* [The problem]:
With both ends included, repeat exactly the lines of the entries below from the one containing "Write out a" down to the one containing "plastic container (602,6,697,168)", and no others.

* [Records supplied]:
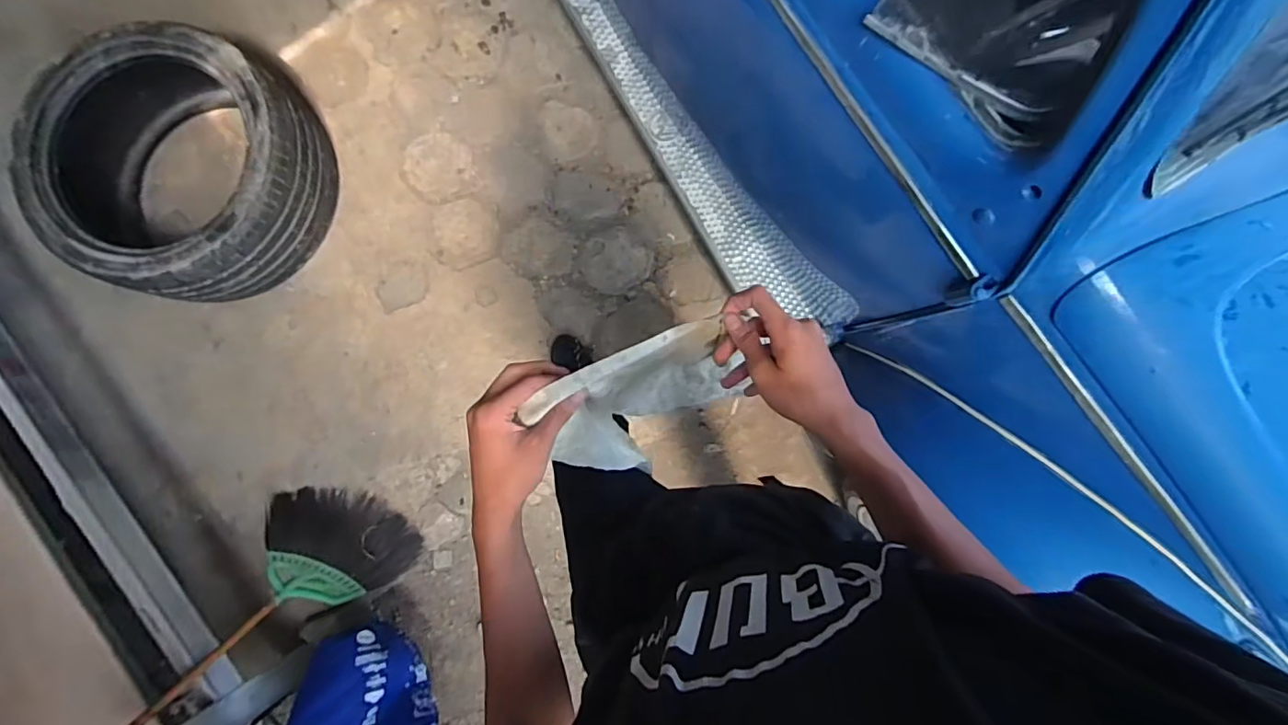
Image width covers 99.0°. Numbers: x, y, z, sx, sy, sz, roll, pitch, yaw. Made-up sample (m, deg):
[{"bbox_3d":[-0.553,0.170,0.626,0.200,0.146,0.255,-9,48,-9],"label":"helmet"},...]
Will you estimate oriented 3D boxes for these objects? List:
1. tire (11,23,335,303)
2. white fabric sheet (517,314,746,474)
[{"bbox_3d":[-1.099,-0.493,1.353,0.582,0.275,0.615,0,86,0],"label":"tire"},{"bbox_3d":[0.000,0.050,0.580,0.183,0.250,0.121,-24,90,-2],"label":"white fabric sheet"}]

* * *

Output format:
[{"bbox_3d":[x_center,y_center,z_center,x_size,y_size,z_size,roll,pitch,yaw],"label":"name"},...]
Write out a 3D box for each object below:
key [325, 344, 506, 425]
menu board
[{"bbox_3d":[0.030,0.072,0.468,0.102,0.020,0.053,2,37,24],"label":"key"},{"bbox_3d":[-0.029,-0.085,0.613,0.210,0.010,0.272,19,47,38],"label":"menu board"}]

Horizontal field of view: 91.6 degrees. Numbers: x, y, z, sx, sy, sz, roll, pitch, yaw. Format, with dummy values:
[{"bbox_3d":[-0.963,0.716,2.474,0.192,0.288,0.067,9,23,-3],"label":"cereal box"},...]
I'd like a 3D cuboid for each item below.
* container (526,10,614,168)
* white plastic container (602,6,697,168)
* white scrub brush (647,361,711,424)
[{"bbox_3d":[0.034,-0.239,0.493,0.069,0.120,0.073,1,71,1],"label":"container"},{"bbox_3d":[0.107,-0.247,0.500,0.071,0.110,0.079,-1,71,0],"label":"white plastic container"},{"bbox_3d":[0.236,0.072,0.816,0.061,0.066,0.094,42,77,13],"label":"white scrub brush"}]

* [Response area]:
Write out a 3D box for each object below:
key [325, 344, 506, 425]
menu board
[{"bbox_3d":[0.030,0.072,0.468,0.102,0.020,0.053,2,37,24],"label":"key"},{"bbox_3d":[-0.029,-0.085,0.613,0.210,0.010,0.272,19,47,38],"label":"menu board"}]

Horizontal field of view: 91.6 degrees. Numbers: x, y, z, sx, sy, sz, roll, pitch, yaw. Format, with dummy values:
[{"bbox_3d":[-0.963,0.716,2.474,0.192,0.288,0.067,9,23,-3],"label":"cereal box"},...]
I'd like a 3D cuboid for each item below.
* container (526,10,614,168)
* white plastic container (602,6,697,168)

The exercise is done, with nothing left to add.